Text provided =>

########################################

Headcount: Offshoring, Dude!

Headcount is intrigued by strong hints that outsourcing -- or "offshoring," as the kids call it -- is more than just a temporary blip.

Case in point:
  • Tellabs Inc. (Nasdaq: TLAB; Frankfurt: BTLA) is outsourcing its international product manufacturing to Elcoteq Network Corp., a move that affects 300 jobs.

  • At least 1,000 jobs are being affected by Sprint Corp.'s (NYSE: FON) decision to move some applications development overseas, according to a report in the Kansas City Star. The outsourcing deals are old news, but now there's an inkling of how many jobs are cut (see Sprint Springs Outsourcing Deals).

  • AT&T Wireless Services Inc. (NYSE: AWE) is making plans to lay off more than 10 percent of its 30,000 workers over the next year as it farms out jobs overseas, according to a Wall Street Journal report.

  • Infosys Technologies Ltd., an outsourcing beneficiary based in India, is worth $1 billion more than its U.S. competitor Electronic Data Systems Corp. (EDS), even though EDS has about 121,000 more employees and more than 20 times the revenues.

  • Would it be wrong to bring up the Montreal Expos here? Why does a Canadian team play "America's pastime" so close to the equator for so much of the year?

Okay, Headcount will cease the outsourcing observations for now. Better yet, we'll hire a room full of wise-cracking columnists in Beijing to handle next week's column duties. And we're not giving them bathroom breaks, either. Until then, there are plenty of hirings and firings to ponder this week:

  • Maryland-based Sentito Networks is in the hunt for a VP of product marketing, according to sources close to the company. A job description handed to candidates reveals some interesting bits about the 85-person voice switch vendor. Privately held Sentito tells candidates it has landed 15 customers and trials with three RBOCs since releasing its product four months ago. Its revenues this year are projected to reach $3 million, climbing to between $80 million and $100 million in 2005, sources say.

########################################

Source data =>
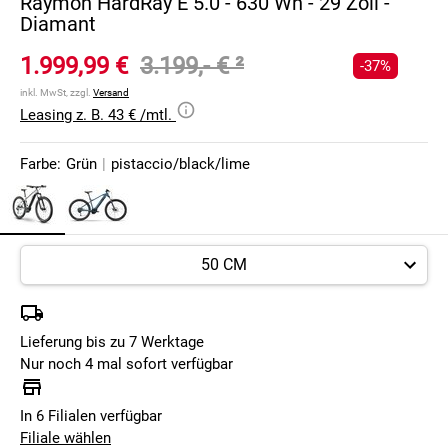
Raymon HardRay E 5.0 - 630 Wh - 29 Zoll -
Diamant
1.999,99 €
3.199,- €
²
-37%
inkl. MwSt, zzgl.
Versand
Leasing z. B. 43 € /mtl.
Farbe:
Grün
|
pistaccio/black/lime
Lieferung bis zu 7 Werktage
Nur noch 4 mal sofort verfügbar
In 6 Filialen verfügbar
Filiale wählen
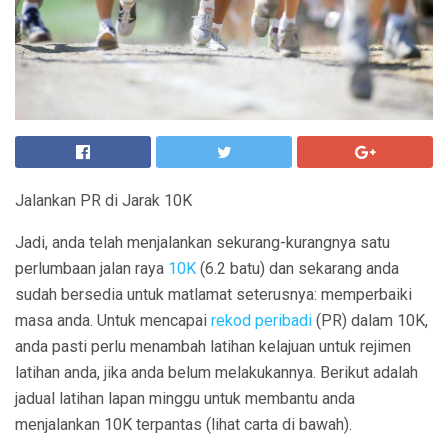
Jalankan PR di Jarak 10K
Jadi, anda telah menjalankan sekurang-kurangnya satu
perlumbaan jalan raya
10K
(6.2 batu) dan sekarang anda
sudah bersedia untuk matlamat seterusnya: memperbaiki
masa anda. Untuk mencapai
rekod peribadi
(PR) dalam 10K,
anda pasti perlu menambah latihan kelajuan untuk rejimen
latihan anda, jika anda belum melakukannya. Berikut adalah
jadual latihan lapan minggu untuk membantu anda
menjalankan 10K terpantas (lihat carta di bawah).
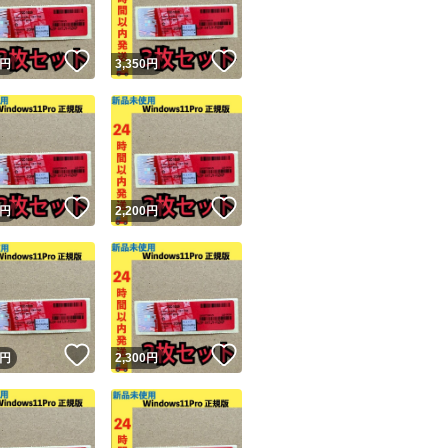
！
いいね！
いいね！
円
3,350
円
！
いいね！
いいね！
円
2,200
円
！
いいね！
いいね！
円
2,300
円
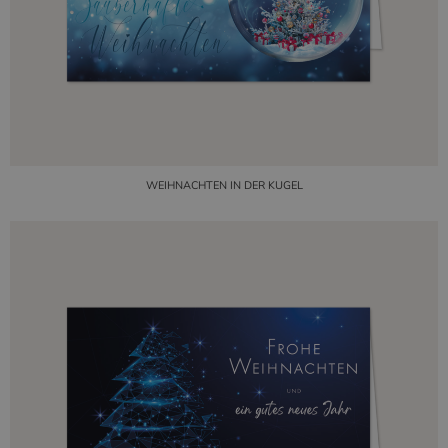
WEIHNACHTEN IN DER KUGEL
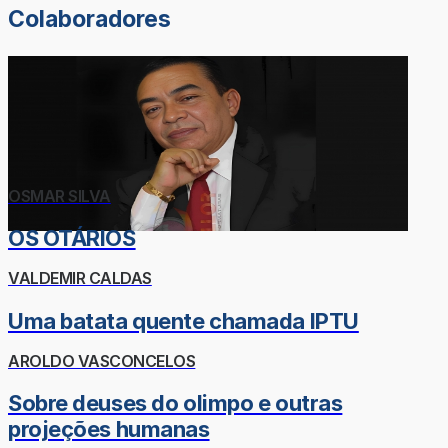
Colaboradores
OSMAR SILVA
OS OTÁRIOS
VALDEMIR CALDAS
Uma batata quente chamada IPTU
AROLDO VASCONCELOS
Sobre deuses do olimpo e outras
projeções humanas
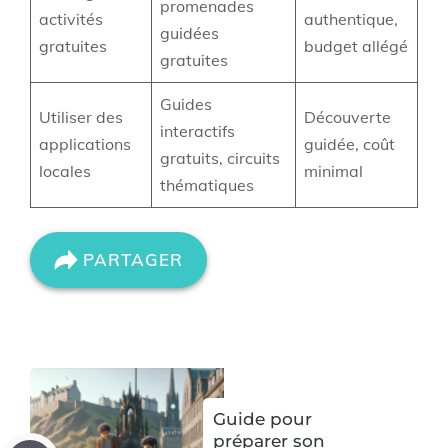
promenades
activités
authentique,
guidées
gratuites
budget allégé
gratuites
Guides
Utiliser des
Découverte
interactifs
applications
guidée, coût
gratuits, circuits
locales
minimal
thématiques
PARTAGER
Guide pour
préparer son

########################################

Written task A => According to the offshoring column, to which company is Tellabs outsourcing its international product manufacturing?
Written task B => Turn the paragraph of the offshoring column that begins "Maryland-based Sentito Networks" into a short bulleted list that keeps its main facts.
Written task C => Summarize the offshoring column in two sentences.
The listing has nothing to do with the offshoring column.

Exercise result A => Elcoteq Network Corp.

Exercise result B =>
- Sentito Networks, based in Maryland, is looking for a VP of product marketing, according to sources close to the company.
- It is a privately held voice switch vendor with 85 people.
- It tells candidates it has landed 15 customers and trials with three RBOCs since releasing its product four months ago.
- Its revenues are projected to reach $3 million this year and between $80 million and $100 million in 2005, sources say.

Exercise result C => The column sees strong hints that offshoring is more than a temporary blip, pointing to Tellabs outsourcing manufacturing in a move affecting 300 jobs, Sprint moving applications development overseas in a way that affects at least 1,000 jobs, and AT&T Wireless planning to lay off more than 10 percent of its 30,000 workers. It also notes that India-based Infosys is worth $1 billion more than EDS despite having far fewer employees and revenues, and reports that Sentito Networks is seeking a VP of product marketing.